DIRECTIVE ::
The entries are to be written out word for word, with their images left out.
(DATA FOR THE TASK begins)
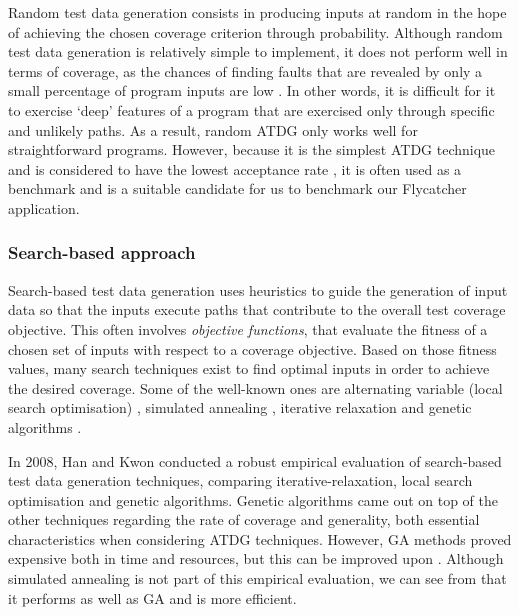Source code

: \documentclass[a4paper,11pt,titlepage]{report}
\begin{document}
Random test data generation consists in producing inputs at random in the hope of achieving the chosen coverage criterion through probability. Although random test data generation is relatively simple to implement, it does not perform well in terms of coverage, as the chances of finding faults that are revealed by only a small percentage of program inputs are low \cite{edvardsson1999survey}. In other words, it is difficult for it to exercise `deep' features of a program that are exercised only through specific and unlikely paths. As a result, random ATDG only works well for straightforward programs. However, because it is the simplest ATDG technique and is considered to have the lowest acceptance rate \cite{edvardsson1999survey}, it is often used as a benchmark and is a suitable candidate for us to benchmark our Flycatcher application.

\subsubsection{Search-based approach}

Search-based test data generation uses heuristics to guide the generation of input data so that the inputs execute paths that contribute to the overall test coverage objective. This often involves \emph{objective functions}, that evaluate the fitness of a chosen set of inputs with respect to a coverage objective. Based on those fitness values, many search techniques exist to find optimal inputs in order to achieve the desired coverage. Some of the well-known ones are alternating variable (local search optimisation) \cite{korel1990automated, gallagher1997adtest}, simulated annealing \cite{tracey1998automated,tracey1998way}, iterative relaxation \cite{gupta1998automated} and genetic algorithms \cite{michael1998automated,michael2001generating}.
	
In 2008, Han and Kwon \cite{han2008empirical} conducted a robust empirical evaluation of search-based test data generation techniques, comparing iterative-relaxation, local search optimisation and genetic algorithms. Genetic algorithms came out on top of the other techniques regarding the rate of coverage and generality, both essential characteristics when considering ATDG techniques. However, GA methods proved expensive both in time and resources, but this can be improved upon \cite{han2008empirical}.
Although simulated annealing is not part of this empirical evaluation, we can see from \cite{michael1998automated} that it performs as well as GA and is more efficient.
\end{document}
(DATA FOR THE TASK ends)
WRITTEN ANSWER ::
Source code

: \documentclass[a4paper,11pt,titlepage]{report}
\begin{document}
Random test data generation consists in producing inputs at random in the hope of achieving the chosen coverage criterion through probability. Although random test data generation is relatively simple to implement, it does not perform well in terms of coverage, as the chances of finding faults that are revealed by only a small percentage of program inputs are low \cite{edvardsson1999survey}. In other words, it is difficult for it to exercise `deep' features of a program that are exercised only through specific and unlikely paths. As a result, random ATDG only works well for straightforward programs. However, because it is the simplest ATDG technique and is considered to have the lowest acceptance rate \cite{edvardsson1999survey}, it is often used as a benchmark and is a suitable candidate for us to benchmark our Flycatcher application.

\subsubsection{Search-based approach}

Search-based test data generation uses heuristics to guide the generation of input data so that the inputs execute paths that contribute to the overall test coverage objective. This often involves \emph{objective functions}, that evaluate the fitness of a chosen set of inputs with respect to a coverage objective. Based on those fitness values, many search techniques exist to find optimal inputs in order to achieve the desired coverage. Some of the well-known ones are alternating variable (local search optimisation) \cite{korel1990automated, gallagher1997adtest}, simulated annealing \cite{tracey1998automated,tracey1998way}, iterative relaxation \cite{gupta1998automated} and genetic algorithms \cite{michael1998automated,michael2001generating}.
	
In 2008, Han and Kwon \cite{han2008empirical} conducted a robust empirical evaluation of search-based test data generation techniques, comparing iterative-relaxation, local search optimisation and genetic algorithms. Genetic algorithms came out on top of the other techniques regarding the rate of coverage and generality, both essential characteristics when considering ATDG techniques. However, GA methods proved expensive both in time and resources, but this can be improved upon \cite{han2008empirical}.
Although simulated annealing is not part of this empirical evaluation, we can see from \cite{michael1998automated} that it performs as well as GA and is more efficient.
\end{document}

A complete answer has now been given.